Beautiful pics & a great report. I was only in that area once. That was in 1976. My wife & I took a motorcycle trip from Ohio through the Canadian Rockies to Vanvouver. From there we went to Seattle, Oregon, then headed east to get back home.


----------



## ilmaestro (May 3, 2008)

awesome photos! thanks for posting.

what tires were you running for that ride?


----------



## brujenn (Nov 26, 2007)

*Continental Gatorskin Ultra*



 ilmaestro said:


> awesome photos! thanks for posting.
> 
> what tires were you running for that ride?


I went to Gatorskins this winter when I was getting 3 or 4 flats per week. On one of these gorge rides, I hit a rock the size of my fist and cut open a side wall in a Gatorskin - a 3/4" cut. Booted it with a business card from gateway cycles, which happened to be the closest place I could pick up a new tire. They were amused to see the boot. Shawn to Keith "and you said no one ever uses these cards".

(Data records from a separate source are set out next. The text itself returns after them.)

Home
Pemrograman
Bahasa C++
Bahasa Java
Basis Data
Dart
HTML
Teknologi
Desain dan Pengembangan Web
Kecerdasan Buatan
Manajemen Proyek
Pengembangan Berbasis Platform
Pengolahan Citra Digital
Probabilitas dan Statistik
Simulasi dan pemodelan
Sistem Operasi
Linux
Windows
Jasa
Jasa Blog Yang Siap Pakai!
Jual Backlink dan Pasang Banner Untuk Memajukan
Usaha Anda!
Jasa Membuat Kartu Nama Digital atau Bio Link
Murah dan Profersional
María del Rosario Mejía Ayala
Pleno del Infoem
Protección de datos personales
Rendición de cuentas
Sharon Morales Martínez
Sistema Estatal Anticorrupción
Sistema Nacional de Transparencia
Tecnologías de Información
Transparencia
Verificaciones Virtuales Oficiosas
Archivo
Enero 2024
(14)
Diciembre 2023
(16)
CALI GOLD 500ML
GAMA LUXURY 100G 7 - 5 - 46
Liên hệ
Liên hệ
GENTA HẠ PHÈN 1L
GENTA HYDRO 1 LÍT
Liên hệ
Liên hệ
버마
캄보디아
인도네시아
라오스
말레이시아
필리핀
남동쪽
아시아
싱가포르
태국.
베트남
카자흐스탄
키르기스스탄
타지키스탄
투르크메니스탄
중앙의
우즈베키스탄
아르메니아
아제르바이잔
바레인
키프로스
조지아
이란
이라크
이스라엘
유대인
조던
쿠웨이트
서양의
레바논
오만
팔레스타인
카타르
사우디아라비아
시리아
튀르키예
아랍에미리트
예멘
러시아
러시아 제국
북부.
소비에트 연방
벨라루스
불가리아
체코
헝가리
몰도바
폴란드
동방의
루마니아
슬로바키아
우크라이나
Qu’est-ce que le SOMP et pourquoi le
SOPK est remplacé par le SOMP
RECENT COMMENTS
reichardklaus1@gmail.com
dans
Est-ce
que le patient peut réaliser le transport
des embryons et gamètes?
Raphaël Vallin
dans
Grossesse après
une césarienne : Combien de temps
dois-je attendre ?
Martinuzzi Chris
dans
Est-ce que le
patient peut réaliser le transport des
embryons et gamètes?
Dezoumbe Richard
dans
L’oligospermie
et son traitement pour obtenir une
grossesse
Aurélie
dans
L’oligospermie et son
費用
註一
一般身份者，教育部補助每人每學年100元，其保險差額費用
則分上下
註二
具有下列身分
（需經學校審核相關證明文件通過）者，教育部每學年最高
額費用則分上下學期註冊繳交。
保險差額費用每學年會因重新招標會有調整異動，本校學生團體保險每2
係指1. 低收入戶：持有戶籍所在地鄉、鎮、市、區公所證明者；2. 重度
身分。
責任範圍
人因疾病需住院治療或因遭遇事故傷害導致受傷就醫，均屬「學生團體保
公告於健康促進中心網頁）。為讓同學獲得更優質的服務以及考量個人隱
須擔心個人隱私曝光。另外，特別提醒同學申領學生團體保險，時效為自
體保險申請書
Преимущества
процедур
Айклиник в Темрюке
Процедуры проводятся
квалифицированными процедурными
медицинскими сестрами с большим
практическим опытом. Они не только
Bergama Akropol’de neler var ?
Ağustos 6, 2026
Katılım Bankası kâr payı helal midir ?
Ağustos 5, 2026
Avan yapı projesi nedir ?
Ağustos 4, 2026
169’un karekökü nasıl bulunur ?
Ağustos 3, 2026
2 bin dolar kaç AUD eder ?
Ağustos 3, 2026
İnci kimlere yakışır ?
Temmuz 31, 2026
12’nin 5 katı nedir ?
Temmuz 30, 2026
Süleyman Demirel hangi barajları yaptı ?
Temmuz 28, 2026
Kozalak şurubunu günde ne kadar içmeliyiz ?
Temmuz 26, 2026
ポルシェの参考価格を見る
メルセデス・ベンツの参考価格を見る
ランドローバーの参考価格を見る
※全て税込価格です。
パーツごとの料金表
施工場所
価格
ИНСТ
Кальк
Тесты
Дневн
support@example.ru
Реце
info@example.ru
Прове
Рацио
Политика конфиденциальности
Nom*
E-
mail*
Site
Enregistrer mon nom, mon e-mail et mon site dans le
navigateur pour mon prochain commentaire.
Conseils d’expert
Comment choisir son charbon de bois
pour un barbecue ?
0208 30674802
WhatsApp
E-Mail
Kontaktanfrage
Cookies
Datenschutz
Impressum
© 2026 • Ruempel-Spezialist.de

I went months without a flat in the Gskins. Recently I had this one and one other - ran over an upholstery tack. I'm pretty happy with these tires, but I did just get some Krylions to try out.


----------



## Chase15.5 (Feb 17, 2005)

How could I have lived out there for 3 years and not ridden that? Great pics. Thanks for sharing.


----------



## brujenn (Nov 26, 2007)

*I like to hear myself talk, too.*

I know, this is an old thread and I should just let it die in peace, but I did this ride again on a sunny day and had time to take more pix.

I promise I'll behave and file another report for different ride within a few weeks.


----------



## llama31 (Jan 13, 2006)

Well I certainly don't mind your resurrecting the thread. Them's nice pictures!

Gotta visit Oregon someday.


----------